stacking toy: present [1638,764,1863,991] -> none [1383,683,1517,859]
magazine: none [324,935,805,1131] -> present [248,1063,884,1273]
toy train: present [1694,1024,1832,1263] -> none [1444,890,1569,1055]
━━━━━━━━━━━━━━━━
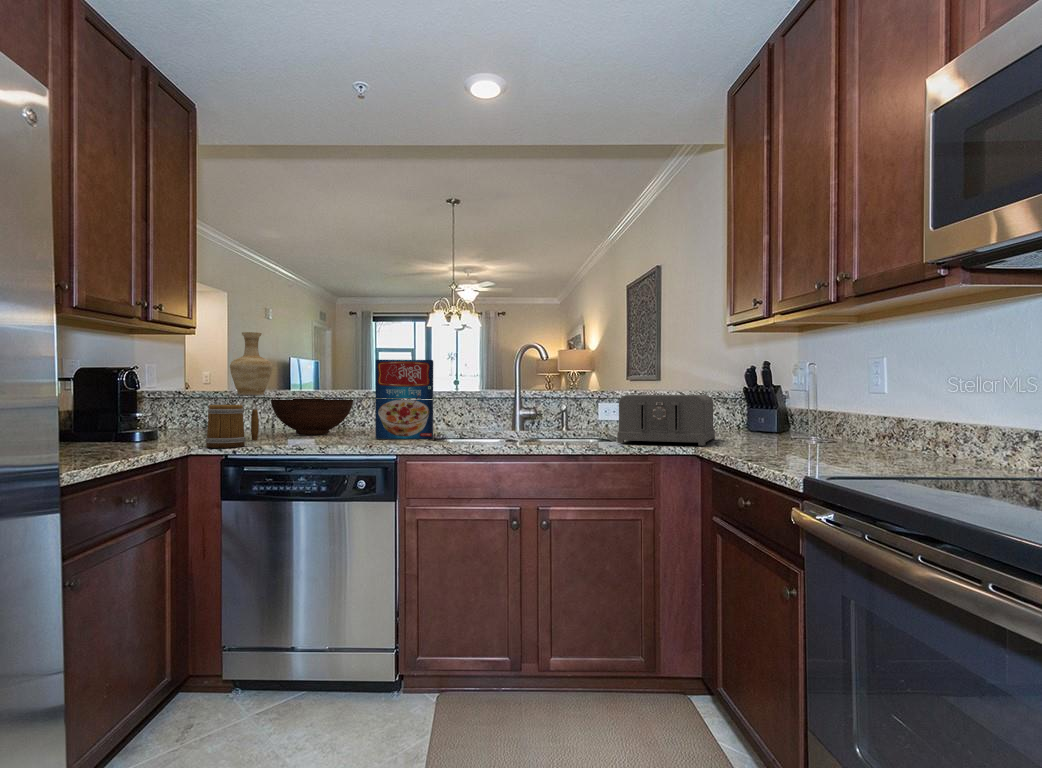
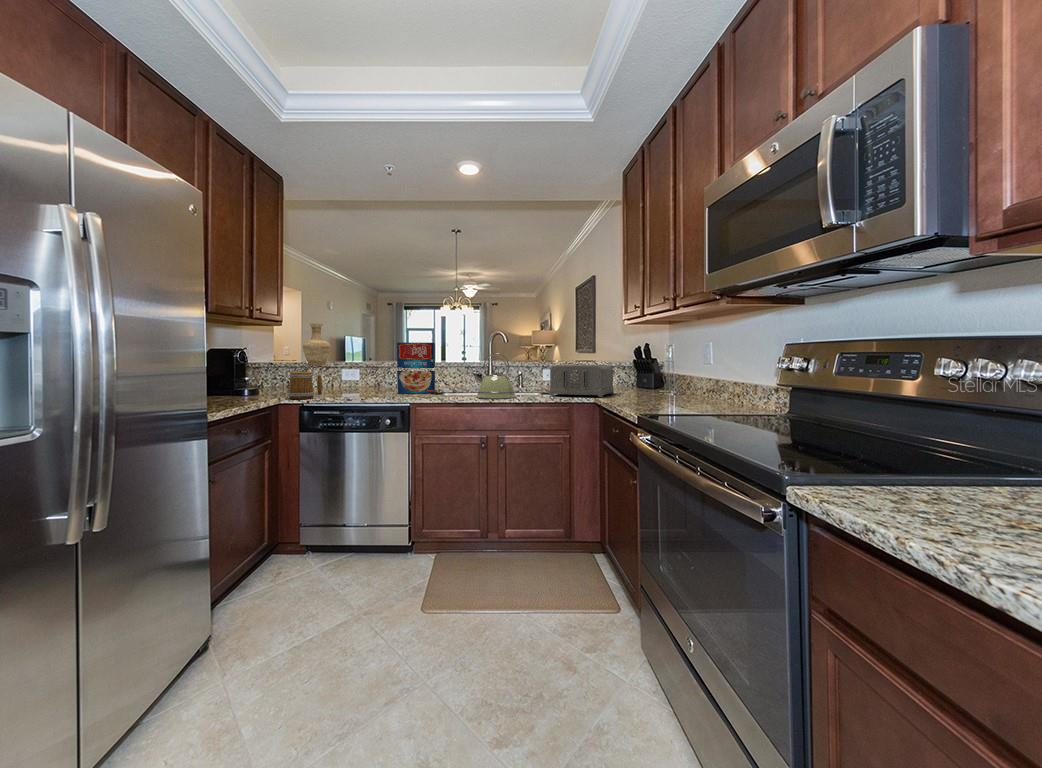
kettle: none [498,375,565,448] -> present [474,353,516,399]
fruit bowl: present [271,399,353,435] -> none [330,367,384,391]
━━━━━━━━━━━━━━━━
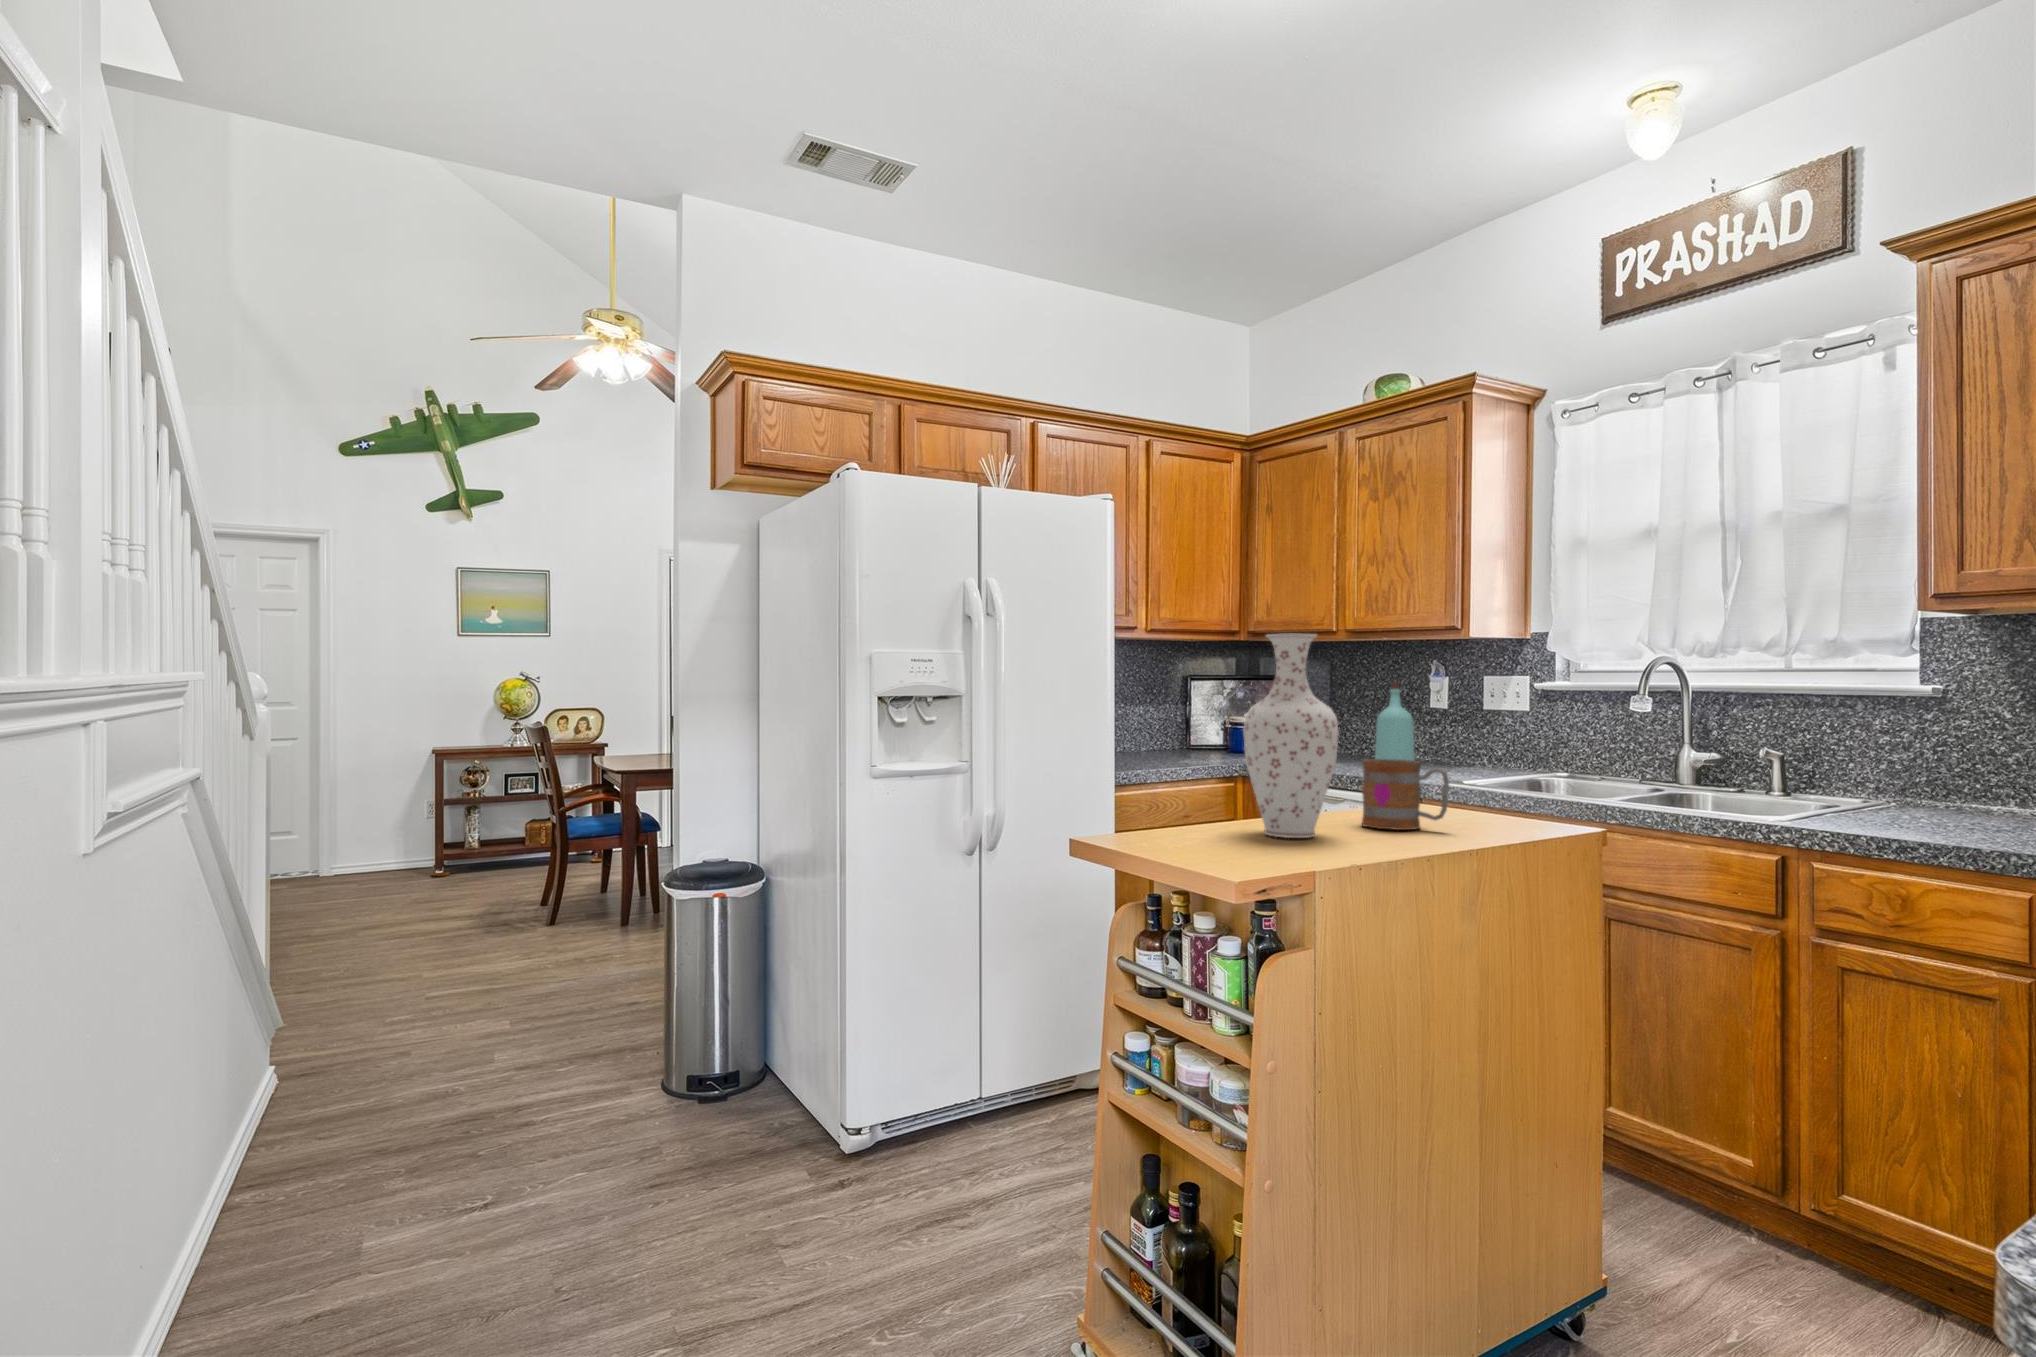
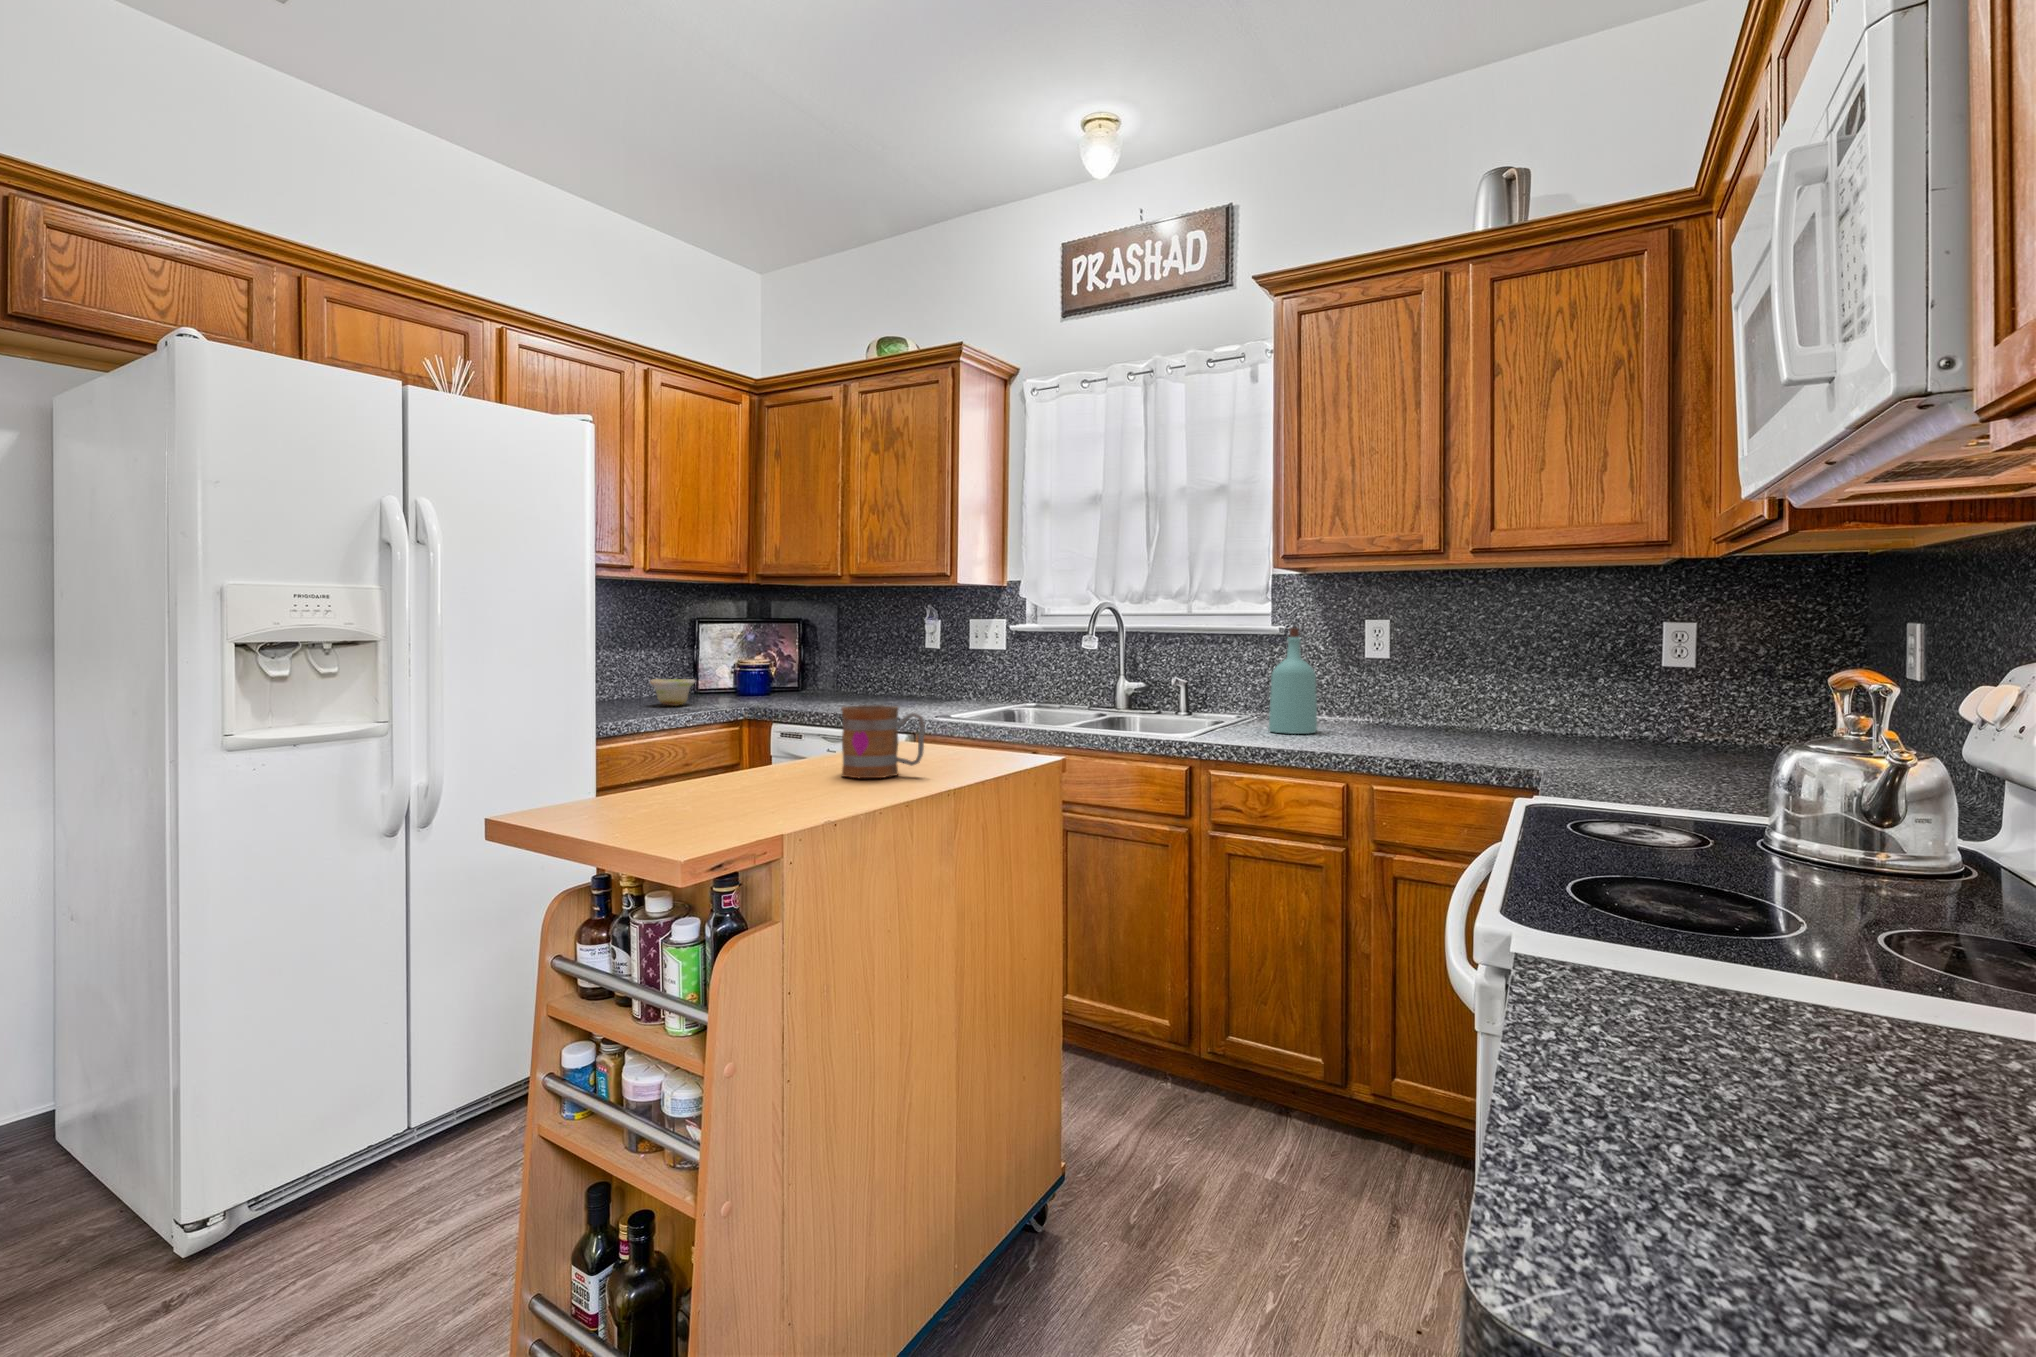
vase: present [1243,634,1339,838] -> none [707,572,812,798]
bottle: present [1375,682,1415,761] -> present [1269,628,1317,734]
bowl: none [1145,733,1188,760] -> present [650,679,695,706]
━━━━━━━━━━━━━━━━
**TASK PROMPT**
Could you restate word for word the lines above from the one containing "bottle: present [1375,682,1415,761]" through the one containing "bowl: none [1145,733,1188,760]", both included, and nothing else?

**ANSWER SECTION**
bottle: present [1375,682,1415,761] -> present [1269,628,1317,734]
bowl: none [1145,733,1188,760] -> present [650,679,695,706]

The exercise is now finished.